Dataset extract =>
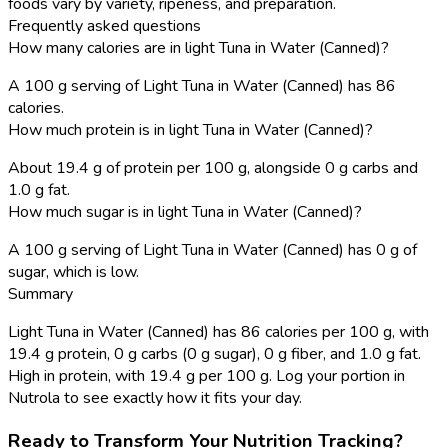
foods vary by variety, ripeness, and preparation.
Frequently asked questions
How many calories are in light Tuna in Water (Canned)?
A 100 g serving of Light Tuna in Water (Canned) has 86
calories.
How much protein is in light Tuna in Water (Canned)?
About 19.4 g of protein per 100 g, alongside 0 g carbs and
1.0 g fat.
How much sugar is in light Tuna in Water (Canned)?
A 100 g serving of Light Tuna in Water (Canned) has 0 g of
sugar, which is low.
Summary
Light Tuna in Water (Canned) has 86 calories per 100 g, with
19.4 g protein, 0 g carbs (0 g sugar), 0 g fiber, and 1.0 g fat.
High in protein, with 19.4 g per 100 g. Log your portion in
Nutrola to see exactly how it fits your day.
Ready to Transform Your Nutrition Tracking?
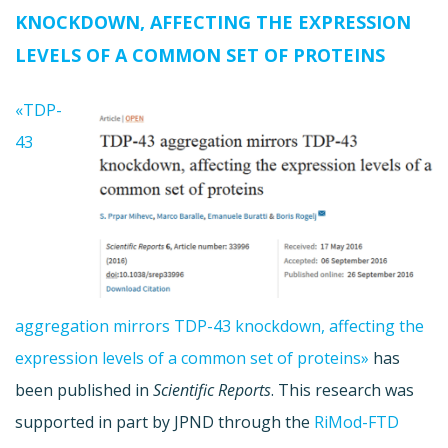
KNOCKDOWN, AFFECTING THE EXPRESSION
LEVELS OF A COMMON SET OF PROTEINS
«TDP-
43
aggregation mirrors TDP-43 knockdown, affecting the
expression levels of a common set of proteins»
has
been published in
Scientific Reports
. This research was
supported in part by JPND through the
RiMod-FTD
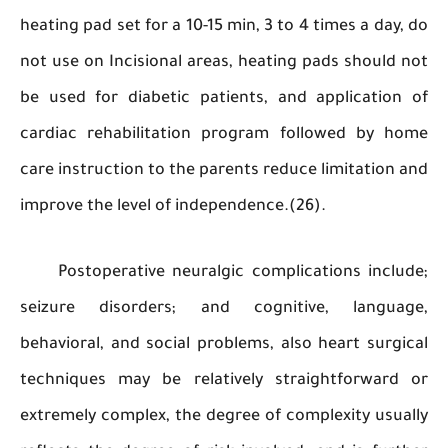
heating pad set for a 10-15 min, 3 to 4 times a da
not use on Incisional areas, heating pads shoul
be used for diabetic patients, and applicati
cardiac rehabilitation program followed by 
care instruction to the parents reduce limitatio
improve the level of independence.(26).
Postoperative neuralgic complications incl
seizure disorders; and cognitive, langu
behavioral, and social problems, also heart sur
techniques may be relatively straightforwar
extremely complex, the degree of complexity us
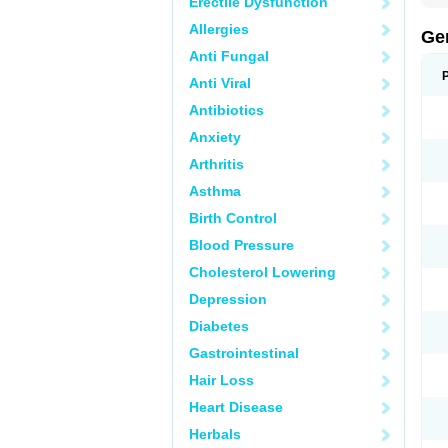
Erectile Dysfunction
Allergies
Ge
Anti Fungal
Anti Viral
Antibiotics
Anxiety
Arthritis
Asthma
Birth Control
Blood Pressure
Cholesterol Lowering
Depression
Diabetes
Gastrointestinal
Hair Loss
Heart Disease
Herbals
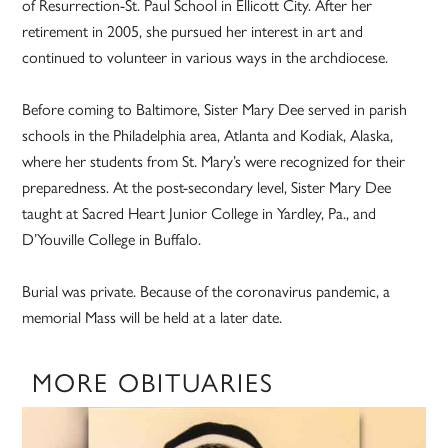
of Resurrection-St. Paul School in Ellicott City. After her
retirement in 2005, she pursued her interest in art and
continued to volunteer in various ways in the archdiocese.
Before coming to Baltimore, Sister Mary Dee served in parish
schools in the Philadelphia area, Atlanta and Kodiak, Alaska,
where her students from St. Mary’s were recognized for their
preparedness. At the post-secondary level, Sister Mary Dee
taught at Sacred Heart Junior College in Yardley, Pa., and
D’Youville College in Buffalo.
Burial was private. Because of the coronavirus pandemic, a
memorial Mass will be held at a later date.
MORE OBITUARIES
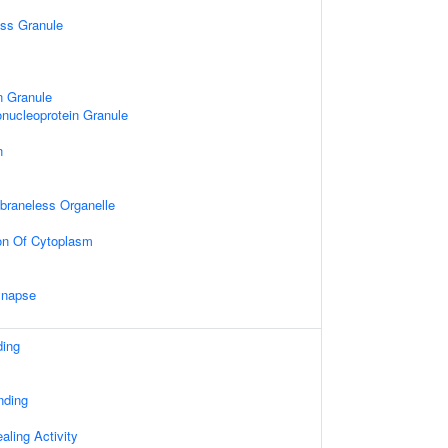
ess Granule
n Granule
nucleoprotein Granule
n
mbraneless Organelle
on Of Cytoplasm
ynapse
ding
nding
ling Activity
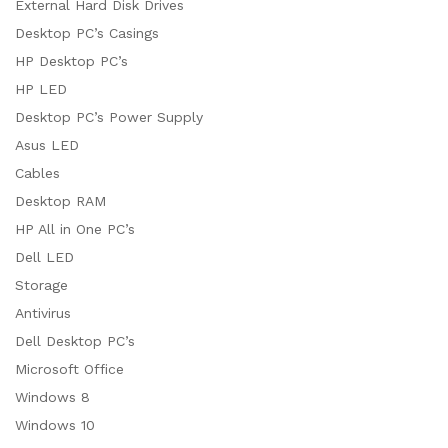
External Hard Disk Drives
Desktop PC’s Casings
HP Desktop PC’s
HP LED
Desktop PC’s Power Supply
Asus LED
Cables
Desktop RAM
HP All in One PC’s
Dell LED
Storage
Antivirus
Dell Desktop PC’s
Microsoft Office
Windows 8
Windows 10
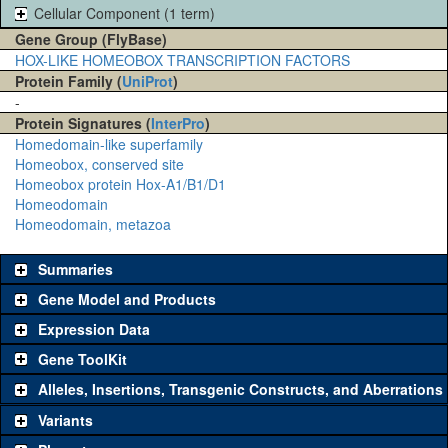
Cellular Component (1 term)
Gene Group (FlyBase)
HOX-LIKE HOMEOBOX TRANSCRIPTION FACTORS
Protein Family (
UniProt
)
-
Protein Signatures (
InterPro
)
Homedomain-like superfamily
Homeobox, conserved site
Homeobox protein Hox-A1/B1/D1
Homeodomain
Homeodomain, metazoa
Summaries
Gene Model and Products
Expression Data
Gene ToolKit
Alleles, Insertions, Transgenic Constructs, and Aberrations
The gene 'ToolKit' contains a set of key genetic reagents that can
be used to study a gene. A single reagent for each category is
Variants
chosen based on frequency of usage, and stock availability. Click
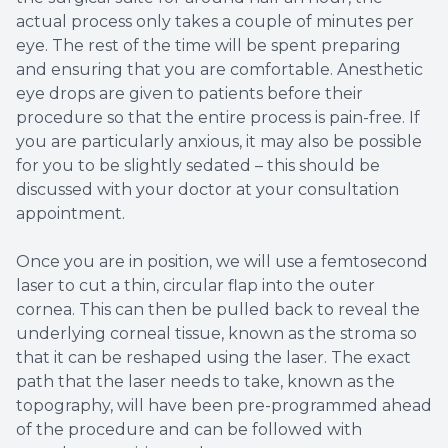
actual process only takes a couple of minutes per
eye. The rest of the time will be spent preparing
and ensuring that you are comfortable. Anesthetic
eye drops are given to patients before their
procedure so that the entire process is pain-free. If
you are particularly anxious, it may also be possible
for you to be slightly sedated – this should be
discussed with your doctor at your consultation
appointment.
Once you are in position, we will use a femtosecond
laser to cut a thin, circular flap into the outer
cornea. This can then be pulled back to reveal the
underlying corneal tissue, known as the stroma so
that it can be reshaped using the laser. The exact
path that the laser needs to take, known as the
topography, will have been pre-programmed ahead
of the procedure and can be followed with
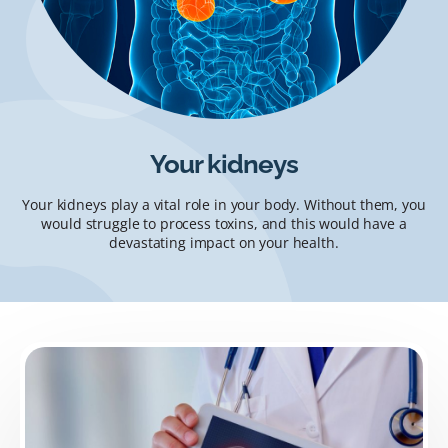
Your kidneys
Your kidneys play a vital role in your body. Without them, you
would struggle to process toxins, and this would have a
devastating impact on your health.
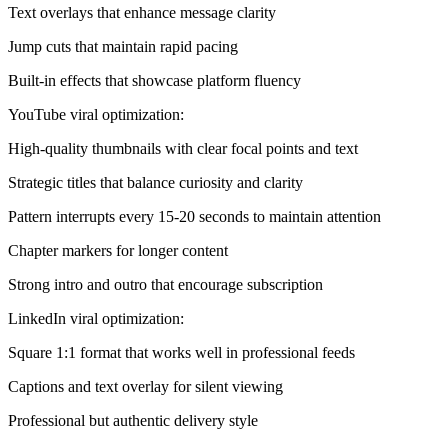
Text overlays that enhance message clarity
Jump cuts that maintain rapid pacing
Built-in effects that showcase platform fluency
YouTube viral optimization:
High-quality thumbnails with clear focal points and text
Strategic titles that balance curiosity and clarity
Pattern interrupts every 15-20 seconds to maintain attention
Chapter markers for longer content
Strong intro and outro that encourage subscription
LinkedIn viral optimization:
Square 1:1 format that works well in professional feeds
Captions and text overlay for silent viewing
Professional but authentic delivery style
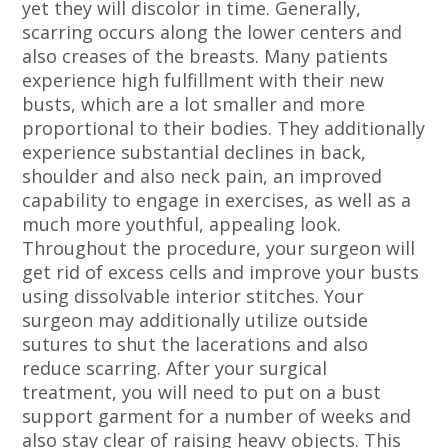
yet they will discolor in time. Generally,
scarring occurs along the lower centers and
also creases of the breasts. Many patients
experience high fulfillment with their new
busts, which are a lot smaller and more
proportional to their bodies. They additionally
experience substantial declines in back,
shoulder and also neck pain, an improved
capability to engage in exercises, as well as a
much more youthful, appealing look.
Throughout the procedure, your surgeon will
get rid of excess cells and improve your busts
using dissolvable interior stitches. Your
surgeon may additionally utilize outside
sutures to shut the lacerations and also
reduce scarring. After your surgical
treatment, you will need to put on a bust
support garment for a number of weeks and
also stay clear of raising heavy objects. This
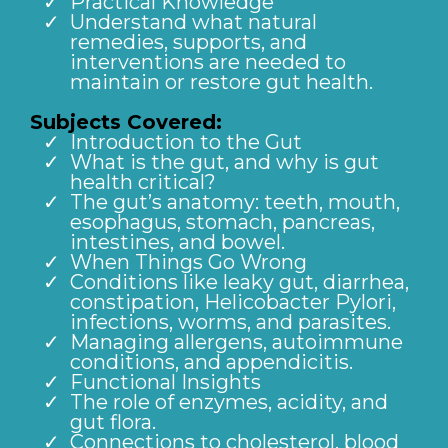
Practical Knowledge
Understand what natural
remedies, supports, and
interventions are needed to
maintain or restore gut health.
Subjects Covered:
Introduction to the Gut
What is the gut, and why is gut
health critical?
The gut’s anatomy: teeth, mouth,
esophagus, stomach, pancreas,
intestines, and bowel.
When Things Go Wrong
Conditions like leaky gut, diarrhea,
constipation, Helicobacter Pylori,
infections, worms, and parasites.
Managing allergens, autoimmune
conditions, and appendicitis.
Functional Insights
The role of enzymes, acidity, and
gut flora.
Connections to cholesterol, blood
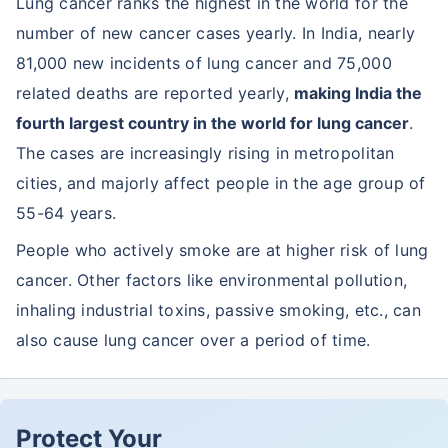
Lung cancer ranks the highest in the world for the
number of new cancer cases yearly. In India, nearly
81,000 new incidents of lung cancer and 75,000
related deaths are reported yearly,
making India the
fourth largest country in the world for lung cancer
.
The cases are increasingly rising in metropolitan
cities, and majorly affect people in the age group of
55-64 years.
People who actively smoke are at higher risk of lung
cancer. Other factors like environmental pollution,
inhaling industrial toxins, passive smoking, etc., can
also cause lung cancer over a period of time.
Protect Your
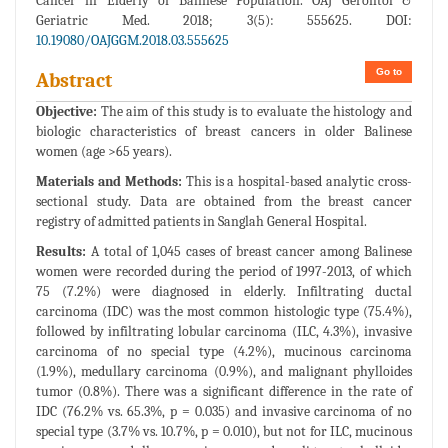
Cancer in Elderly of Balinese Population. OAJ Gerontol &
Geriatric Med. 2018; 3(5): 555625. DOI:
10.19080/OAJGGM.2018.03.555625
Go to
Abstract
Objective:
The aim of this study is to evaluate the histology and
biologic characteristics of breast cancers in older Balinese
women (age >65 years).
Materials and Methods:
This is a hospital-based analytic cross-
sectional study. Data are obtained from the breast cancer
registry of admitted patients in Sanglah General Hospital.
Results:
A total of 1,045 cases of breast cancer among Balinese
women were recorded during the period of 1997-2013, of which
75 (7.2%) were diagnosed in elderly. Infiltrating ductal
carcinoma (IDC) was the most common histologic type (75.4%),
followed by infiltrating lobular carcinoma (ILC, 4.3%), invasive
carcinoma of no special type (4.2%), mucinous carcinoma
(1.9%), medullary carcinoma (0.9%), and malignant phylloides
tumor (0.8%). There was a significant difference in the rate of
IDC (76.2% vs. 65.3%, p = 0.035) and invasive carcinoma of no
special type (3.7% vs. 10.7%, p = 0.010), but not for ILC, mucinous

What is required => Above are the records; copy every one of them exactly and omit the images.

Result =>
foods vary by variety, ripeness, and preparation.
Frequently asked questions
How many calories are in light Tuna in Water (Canned)?
A 100 g serving of Light Tuna in Water (Canned) has 86
calories.
How much protein is in light Tuna in Water (Canned)?
About 19.4 g of protein per 100 g, alongside 0 g carbs and
1.0 g fat.
How much sugar is in light Tuna in Water (Canned)?
A 100 g serving of Light Tuna in Water (Canned) has 0 g of
sugar, which is low.
Summary
Light Tuna in Water (Canned) has 86 calories per 100 g, with
19.4 g protein, 0 g carbs (0 g sugar), 0 g fiber, and 1.0 g fat.
High in protein, with 19.4 g per 100 g. Log your portion in
Nutrola to see exactly how it fits your day.
Ready to Transform Your Nutrition Tracking?
KNOCKDOWN, AFFECTING THE EXPRESSION
LEVELS OF A COMMON SET OF PROTEINS
«TDP-
43
aggregation mirrors TDP-43 knockdown, affecting the
expression levels of a common set of proteins»
has
been published in
Scientific Reports
. This research was
supported in part by JPND through the
RiMod-FTD
heating pad set for a 10-15 min, 3 to 4 times a da
not use on Incisional areas, heating pads shoul
be used for diabetic patients, and applicati
cardiac rehabilitation program followed by 
care instruction to the parents reduce limitatio
improve the level of independence.(26).
Postoperative neuralgic complications incl
seizure disorders; and cognitive, langu
behavioral, and social problems, also heart sur
techniques may be relatively straightforwar
extremely complex, the degree of complexity us
Erectile Dysfunction
Allergies
Ge
Anti Fungal
Anti Viral
Antibiotics
Anxiety
Arthritis
Asthma
Birth Control
Blood Pressure
Cholesterol Lowering
Depression
Diabetes
Gastrointestinal
Hair Loss
Heart Disease
Herbals
of Resurrection-St. Paul School in Ellicott City. After her
retirement in 2005, she pursued her interest in art and
continued to volunteer in various ways in the archdiocese.
Before coming to Baltimore, Sister Mary Dee served in parish
schools in the Philadelphia area, Atlanta and Kodiak, Alaska,
where her students from St. Mary’s were recognized for their
preparedness. At the post-secondary level, Sister Mary Dee
taught at Sacred Heart Junior College in Yardley, Pa., and
D’Youville College in Buffalo.
Burial was private. Because of the coronavirus pandemic, a
memorial Mass will be held at a later date.
MORE OBITUARIES
ess Granule
n Granule
nucleoprotein Granule
n
mbraneless Organelle
on Of Cytoplasm
ynapse
ding
nding
ling Activity
External Hard Disk Drives
Desktop PC’s Casings
HP Desktop PC’s
HP LED
Desktop PC’s Power Supply
Asus LED
Cables
Desktop RAM
HP All in One PC’s
Dell LED
Storage
Antivirus
Dell Desktop PC’s
Microsoft Office
Windows 8
Windows 10
Cellular Component (1 term)
Gene Group (FlyBase)
HOX-LIKE HOMEOBOX TRANSCRIPTION FACTORS
Protein Family (
UniProt
)
-
Protein Signatures (
InterPro
)
Homedomain-like superfamily
Homeobox, conserved site
Homeobox protein Hox-A1/B1/D1
Homeodomain
Homeodomain, metazoa
Summaries
Gene Model and Products
Expression Data
Gene ToolKit
Alleles, Insertions, Transgenic Constructs, and Aberrations
The gene 'ToolKit' contains a set of key genetic reagents that can
be used to study a gene. A single reagent for each category is
Variants
chosen based on frequency of usage, and stock availability. Click
actual process only takes a couple of minutes per
eye. The rest of the time will be spent preparing
and ensuring that you are comfortable. Anesthetic
eye drops are given to patients before their
procedure so that the entire process is pain-free. If
you are particularly anxious, it may also be possible
for you to be slightly sedated – this should be
discussed with your doctor at your consultation
appointment.
Once you are in position, we will use a femtosecond
laser to cut a thin, circular flap into the outer
cornea. This can then be pulled back to reveal the
underlying corneal tissue, known as the stroma so
that it can be reshaped using the laser. The exact
path that the laser needs to take, known as the
topography, will have been pre-programmed ahead
of the procedure and can be followed with
Your kidneys
Your kidneys play a vital role in your body. Without them, you
would struggle to process toxins, and this would have a
devastating impact on your health.
Text overlays that enhance message clarity
Jump cuts that maintain rapid pacing
Built-in effects that showcase platform fluency
YouTube viral optimization:
High-quality thumbnails with clear focal points and text
Strategic titles that balance curiosity and clarity
Pattern interrupts every 15-20 seconds to maintain attention
Chapter markers for longer content
Strong intro and outro that encourage subscription
LinkedIn viral optimization:
Square 1:1 format that works well in professional feeds
Captions and text overlay for silent viewing
Professional but authentic delivery style
yet they will discolor in time. Generally,
scarring occurs along the lower centers and
also creases of the breasts. Many patients
experience high fulfillment with their new
busts, which are a lot smaller and more
proportional to their bodies. They additionally
experience substantial declines in back,
shoulder and also neck pain, an improved
capability to engage in exercises, as well as a
much more youthful, appealing look.
Throughout the procedure, your surgeon will
get rid of excess cells and improve your busts
using dissolvable interior stitches. Your
surgeon may additionally utilize outside
sutures to shut the lacerations and also
reduce scarring. After your surgical
treatment, you will need to put on a bust
support garment for a number of weeks and
also stay clear of raising heavy objects. This
Practical Knowledge
Understand what natural
remedies, supports, and
interventions are needed to
maintain or restore gut health.
Subjects Covered:
Introduction to the Gut
What is the gut, and why is gut
health critical?
The gut’s anatomy: teeth, mouth,
esophagus, stomach, pancreas,
intestines, and bowel.
When Things Go Wrong
Conditions like leaky gut, diarrhea,
constipation, Helicobacter Pylori,
infections, worms, and parasites.
Managing allergens, autoimmune
conditions, and appendicitis.
Functional Insights
The role of enzymes, acidity, and
gut flora.
Connections to cholesterol, blood
Lung cancer ranks the highest in the world for the
number of new cancer cases yearly. In India, nearly
81,000 new incidents of lung cancer and 75,000
related deaths are reported yearly,
making India the
fourth largest country in the world for lung cancer
.
The cases are increasingly rising in metropolitan
cities, and majorly affect people in the age group of
55-64 years.
People who actively smoke are at higher risk of lung
cancer. Other factors like environmental pollution,
inhaling industrial toxins, passive smoking, etc., can
also cause lung cancer over a period of time.
Protect Your
Cancer in Elderly of Balinese Population. OAJ Gerontol &
Geriatric Med. 2018; 3(5): 555625. DOI:
10.19080/OAJGGM.2018.03.555625
Go to
Abstract
Objective:
The aim of this study is to evaluate the histology and
biologic characteristics of breast cancers in older Balinese
women (age >65 years).
Materials and Methods:
This is a hospital-based analytic cross-
sectional study. Data are obtained from the breast cancer
registry of admitted patients in Sanglah General Hospital.
Results:
A total of 1,045 cases of breast cancer among Balinese
women were recorded during the period of 1997-2013, of which
75 (7.2%) were diagnosed in elderly. Infiltrating ductal
carcinoma (IDC) was the most common histologic type (75.4%),
followed by infiltrating lobular carcinoma (ILC, 4.3%), invasive
carcinoma of no special type (4.2%), mucinous carcinoma
(1.9%), medullary carcinoma (0.9%), and malignant phylloides
tumor (0.8%). There was a significant difference in the rate of
IDC (76.2% vs. 65.3%, p = 0.035) and invasive carcinoma of no
special type (3.7% vs. 10.7%, p = 0.010), but not for ILC, mucinous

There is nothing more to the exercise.